### Supplied data
== Segment start ==

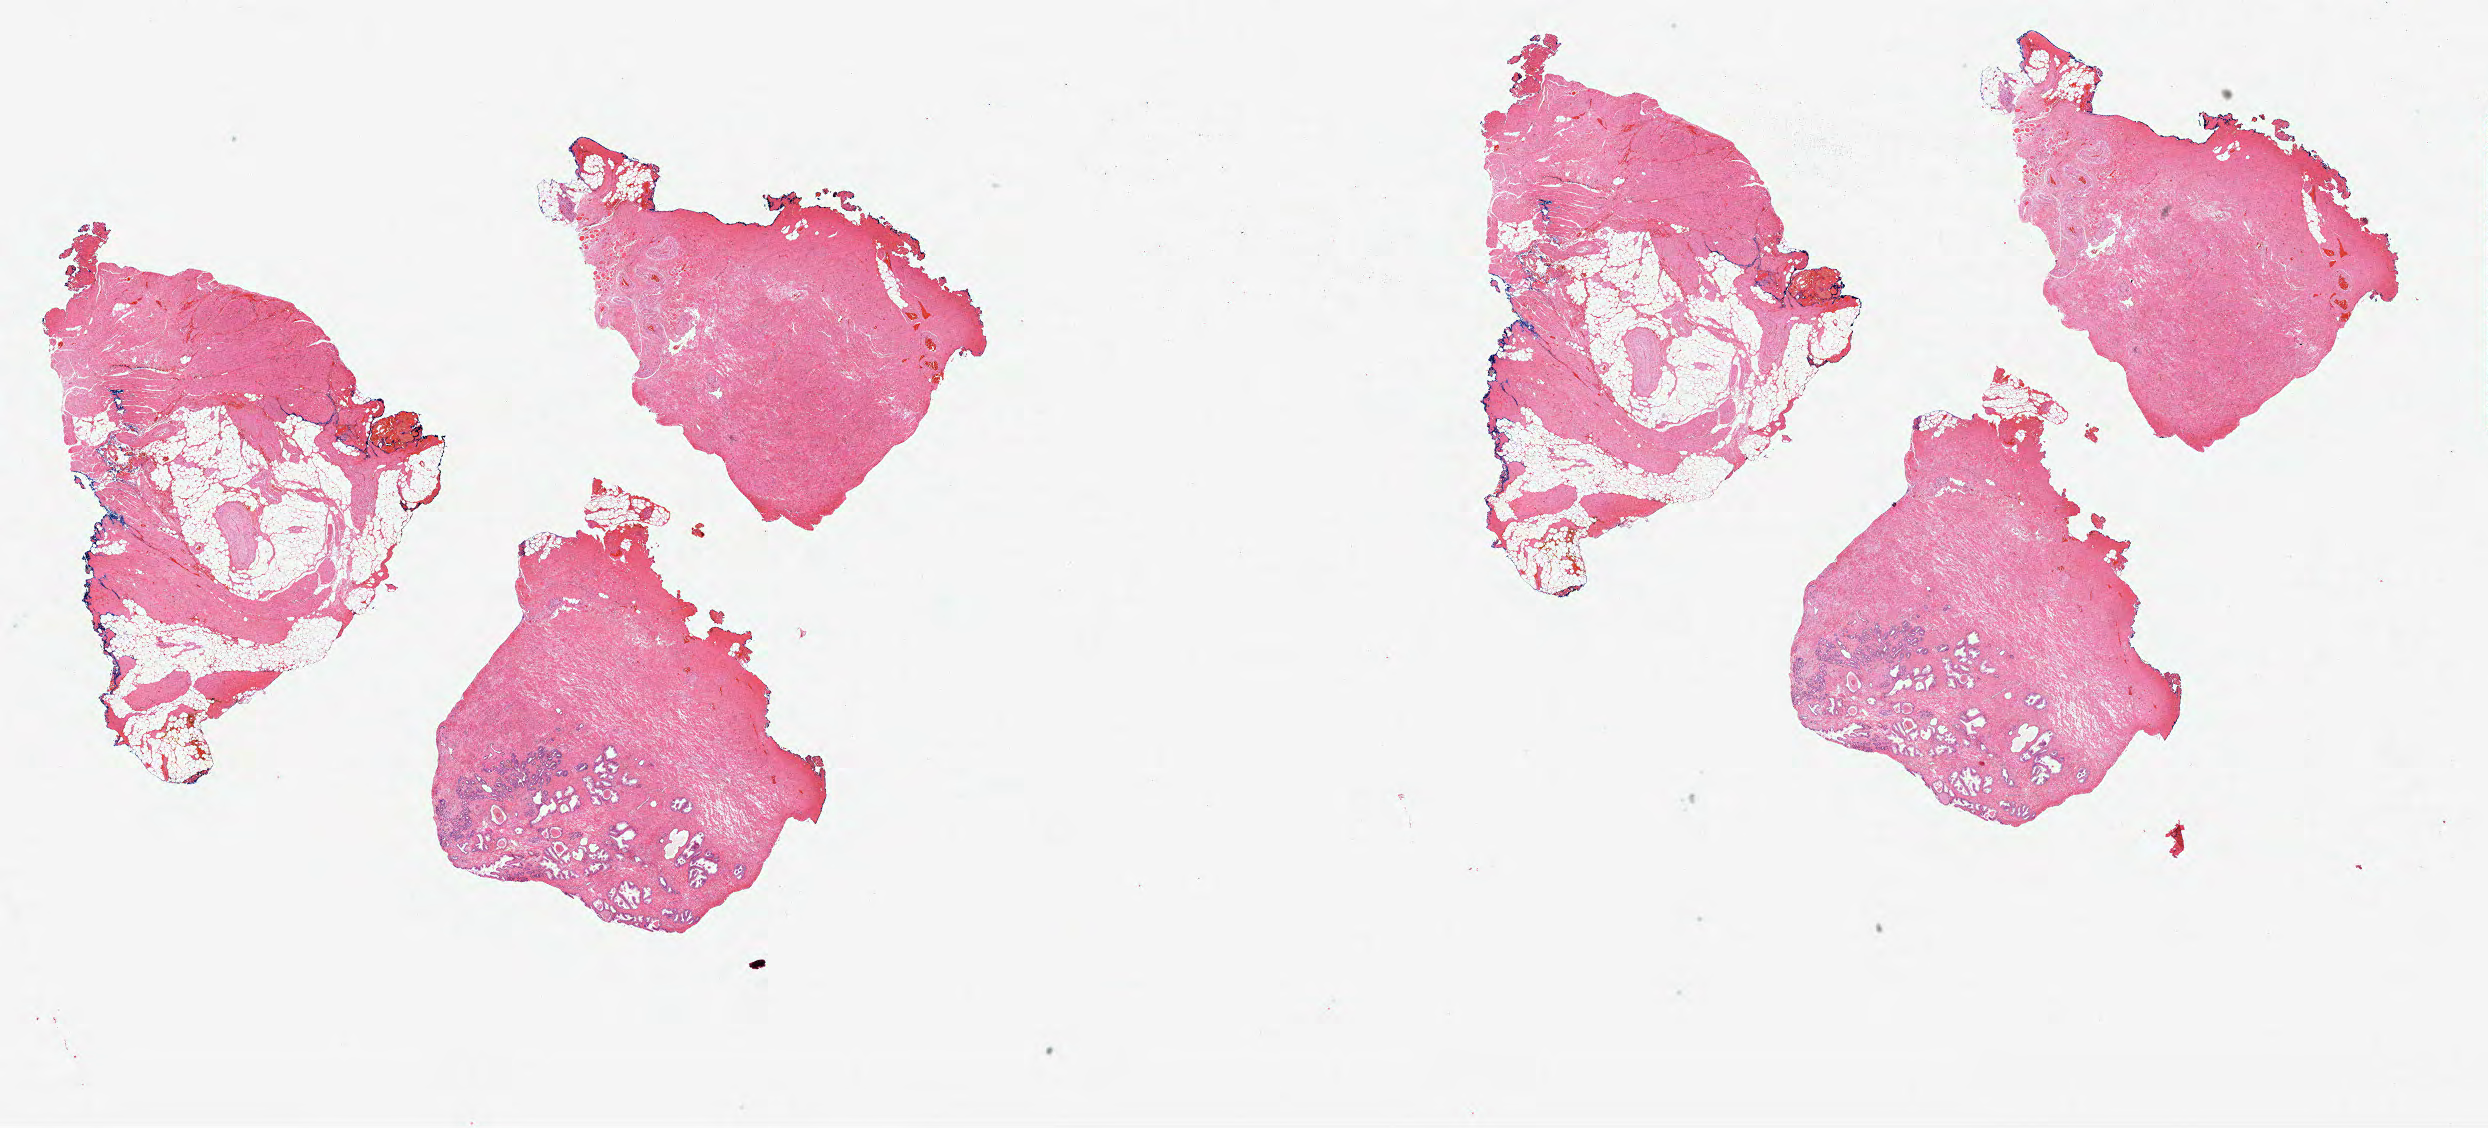
Whole-slide histology image, H&E, a low-resolution overview of the entire scanned area, about 40.1 x 18.2 mm (slide scanned at 40x), formalin-fixed paraffin-embedded (FFPE) diagnostic section, sample: primary tumour, prostate. Male patient; age at initial diagnosis 61 years. Gleason score: 7 (3+4).
Pathologic diagnosis: Acinar cell carcinoma (prostate gland). Laterality: bilateral. Lymph nodes positive (case pathology): 0 of 6 examined.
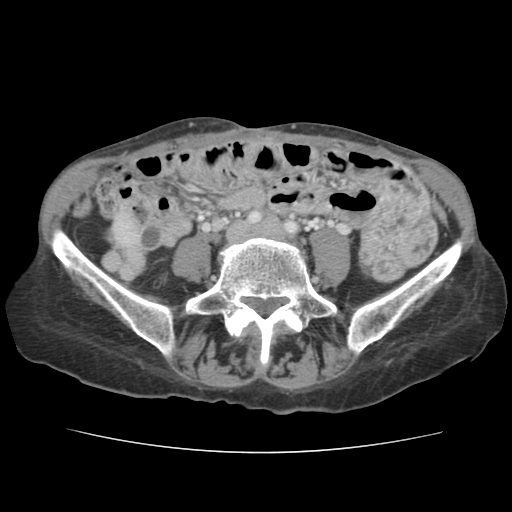
Contrast-enhanced abdominal CT, one axial slice. 120 kVp. Soft-tissue window (W 400 / L 40 HU). 2.5 mm slice thickness. 512 × 512 image matrix, field of view 319 × 319 mm. From the clinical record (not read from this slice): patient: male, age 67 years at operation; diagnosis: colorectal cancer liver metastases, imaged before liver resection; multiple liver metastases: yes; largest metastasis: 3 cm; disease in both lobes: no.
Structures marked on this image (outlined manually by an expert reader):
- liver: bounding box (x1, y1, x2, y2) in pixels: (115, 214, 137, 245)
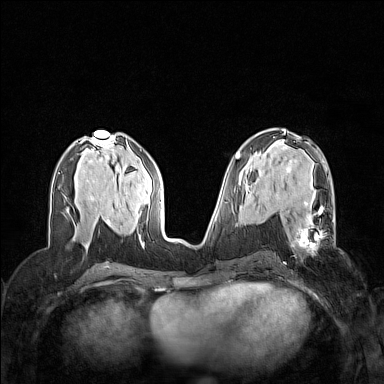
Breast MRI (dynamic contrast-enhanced), one axial slice. Slice 70 of 160 in the series (ordered by position). Dynamic contrast-enhanced series, time point 2 of 7 at this slice position (early post-contrast). 1.5 T. TE 1.8 ms, TR 5 ms. 384 × 384 image matrix, field of view 320 × 320 mm. Female patient.
Structures marked on this image (semi-automatic segmentation, software-assisted and operator-edited):
- enhancing-tissue mask used for the functional tumour volume (all voxels passing the contrast-enhancement thresholds inside the analysis volume; usually the tumour): bounding box [x1, y1, x2, y2] px = [291, 201, 336, 251]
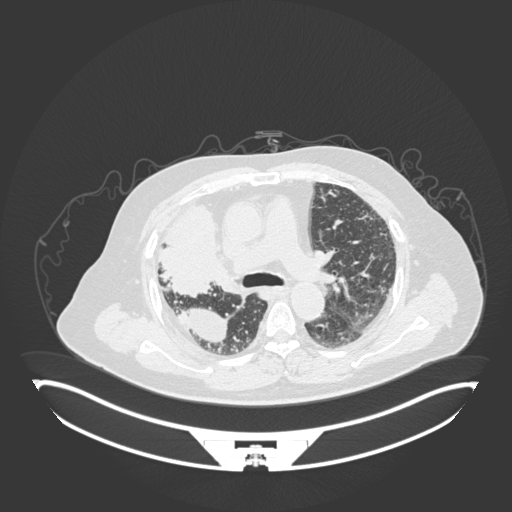
Chest CT, one axial slice. Reconstruction kernel B30f. 120 kVp. Lung window (W 1500 / L -600 HU). 512 × 512 image matrix, field of view 500 × 500 mm. Male patient, age 69 years. Case-level facts recorded for this patient, not image findings: clinical TNM (as recorded): T4 N3 M1.
Annotated regions visible in this slice (bounding box drawn by a radiologist):
- lung tumour (recorded histology: adenocarcinoma): bounding box (x1, y1, x2, y2) in pixels: (157, 199, 226, 297)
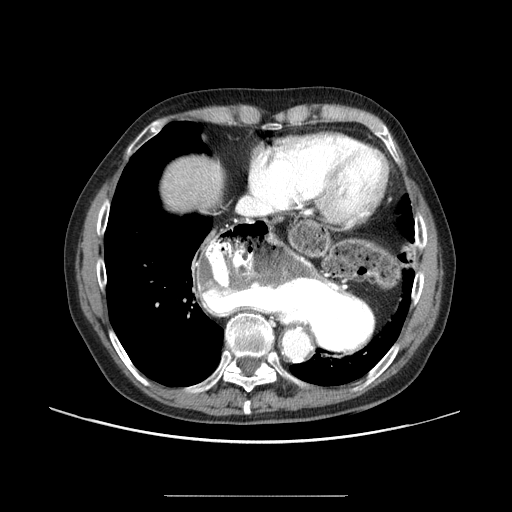
Contrast-enhanced abdominal CT (liver protocol), one axial slice; slice 80 of 91 in the series (ordered by position); one of 2 acquisitions stored at this slice position; soft-tissue window (W 400 / L 40 HU); 512 × 512 image matrix. Case-level facts recorded for this patient, not image findings: diagnosis: hepatocellular carcinoma (patient treated with transarterial chemoembolisation; whether this scan precedes or follows treatment is not stated here); TNM stage (as recorded): Stage-I; Child-Pugh class: A; tumour nodularity: uninodular.
Annotated regions visible in this slice (semi-automatic segmentation, software-assisted and operator-edited):
- liver parenchyma outside the tumour (the mass and vessels are separate outlines, so this box may not span the whole liver): bounding box <161,157,222,210> (left, top, right, bottom; pixels)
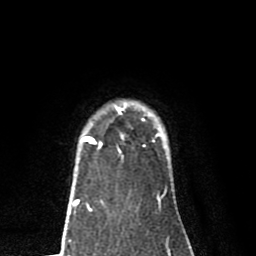
Breast MRI (dynamic contrast-enhanced), one axial slice. Slice 65 of 80 in the series (ordered by position). Cropped to one breast. Dynamic contrast-enhanced series, time point 2 of 8 at this slice position (early post-contrast). 1.5 T. TE 2.7 ms, TR 6.6 ms. 2 mm slice thickness. 256 × 256 image matrix, field of view 150 × 150 mm. Female patient.
Structures marked on this image (semi-automatic segmentation, software-assisted and operator-edited):
- enhancing-tissue mask used for the functional tumour volume (all voxels passing the contrast-enhancement thresholds inside the analysis volume; usually the tumour): bounding box <81,102,160,157> (left, top, right, bottom; pixels)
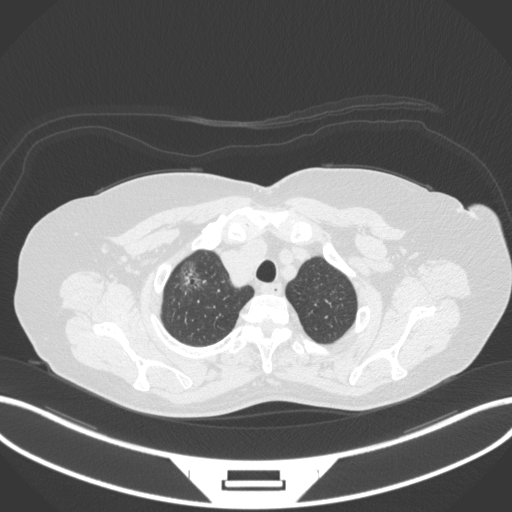
Chest CT, one axial slice. Reconstruction kernel B31f. 120 kVp. Lung window (W 1500 / L -600 HU). 512 × 512 image matrix, field of view 400 × 400 mm. Patient: female, 62 years. Case-level facts recorded for this patient, not image findings: clinical TNM (as recorded): T1c N0 M0.
Structures marked on this image (bounding box drawn by a radiologist):
- lung tumour (recorded histology: adenocarcinoma): box from (x=173, y=256) to (x=212, y=301) px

== Segment end ==

### Work instruction
Leave the pictures out, and transcribe exactly the lines above starting at the one that contains "Contrast-enhanced abdominal CT, one" and ending at the one that contains "- lung tumour (recorded histology: adenocarcinoma): bounding".

### Answer to the problem
Contrast-enhanced abdominal CT, one axial slice. 120 kVp. Soft-tissue window (W 400 / L 40 HU). 2.5 mm slice thickness. 512 × 512 image matrix, field of view 319 × 319 mm. From the clinical record (not read from this slice): patient: male, age 67 years at operation; diagnosis: colorectal cancer liver metastases, imaged before liver resection; multiple liver metastases: yes; largest metastasis: 3 cm; disease in both lobes: no.
Structures marked on this image (outlined manually by an expert reader):
- liver: bounding box (x1, y1, x2, y2) in pixels: (115, 214, 137, 245)
Breast MRI (dynamic contrast-enhanced), one axial slice. Slice 70 of 160 in the series (ordered by position). Dynamic contrast-enhanced series, time point 2 of 7 at this slice position (early post-contrast). 1.5 T. TE 1.8 ms, TR 5 ms. 384 × 384 image matrix, field of view 320 × 320 mm. Female patient.
Structures marked on this image (semi-automatic segmentation, software-assisted and operator-edited):
- enhancing-tissue mask used for the functional tumour volume (all voxels passing the contrast-enhancement thresholds inside the analysis volume; usually the tumour): bounding box [x1, y1, x2, y2] px = [291, 201, 336, 251]
Chest CT, one axial slice. Reconstruction kernel B30f. 120 kVp. Lung window (W 1500 / L -600 HU). 512 × 512 image matrix, field of view 500 × 500 mm. Male patient, age 69 years. Case-level facts recorded for this patient, not image findings: clinical TNM (as recorded): T4 N3 M1.
Annotated regions visible in this slice (bounding box drawn by a radiologist):
- lung tumour (recorded histology: adenocarcinoma): bounding box (x1, y1, x2, y2) in pixels: (157, 199, 226, 297)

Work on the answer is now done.